JOB ITEM
Please reproduce every line of the records below word for word, leaving out the pictures.

(Rendered chart images)
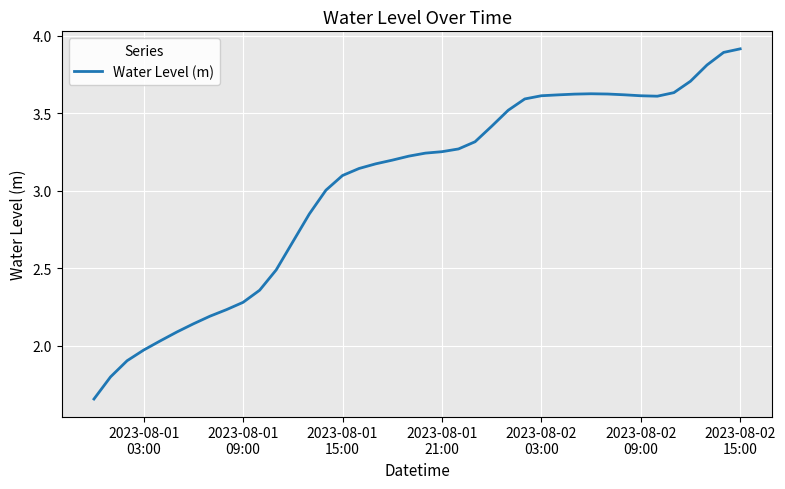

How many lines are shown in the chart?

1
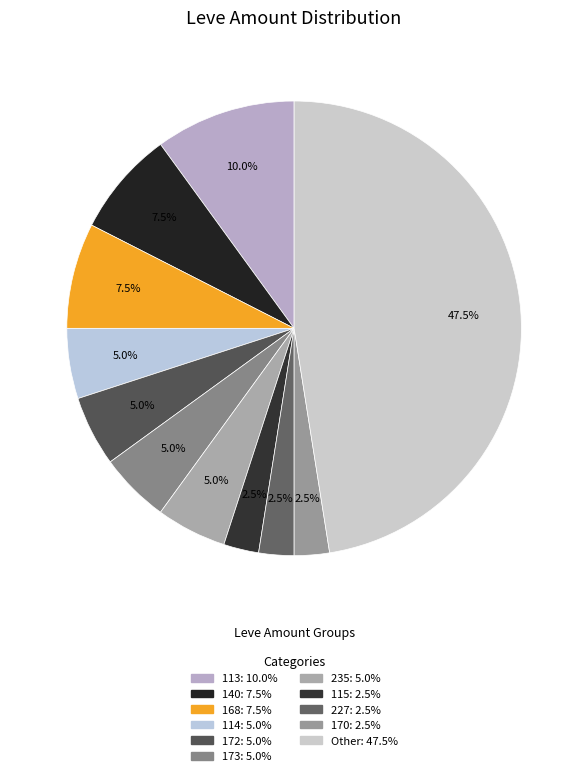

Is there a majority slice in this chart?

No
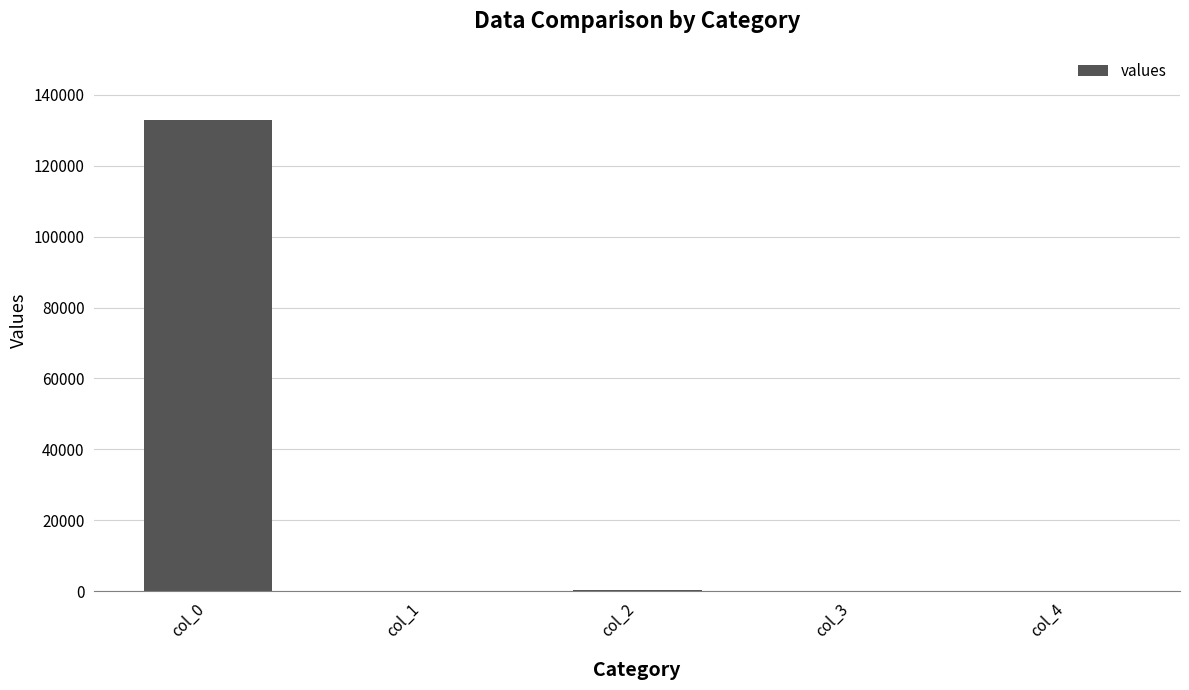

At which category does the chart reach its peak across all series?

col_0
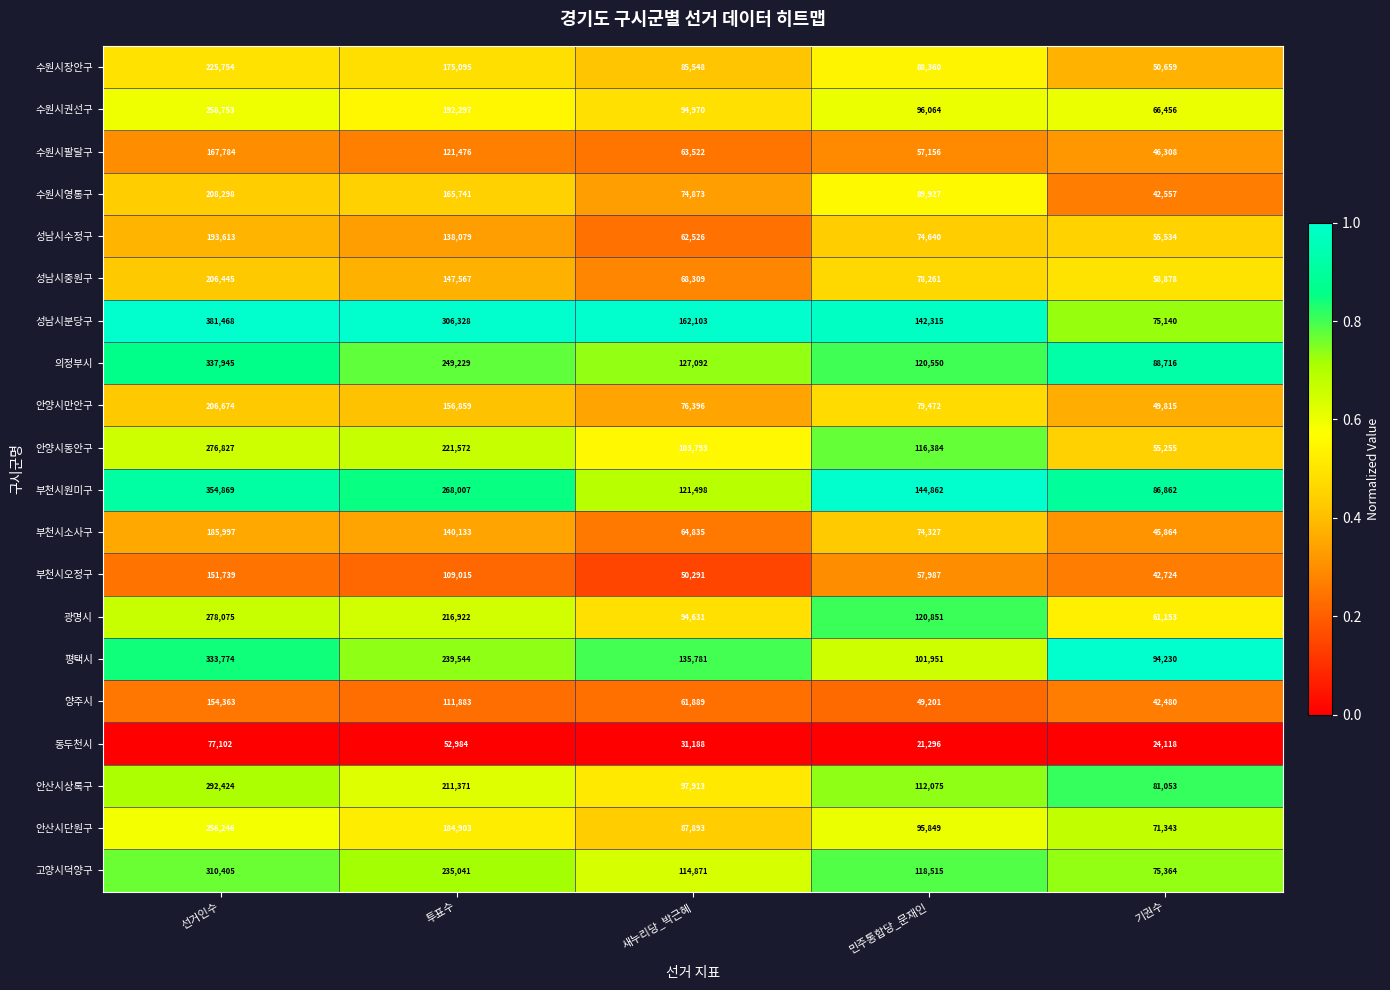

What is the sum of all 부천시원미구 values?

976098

ANSWER BELOW
How many lines are shown in the chart?

1

Is there a majority slice in this chart?

No

At which category does the chart reach its peak across all series?

col_0

What is the sum of all 부천시원미구 values?

976098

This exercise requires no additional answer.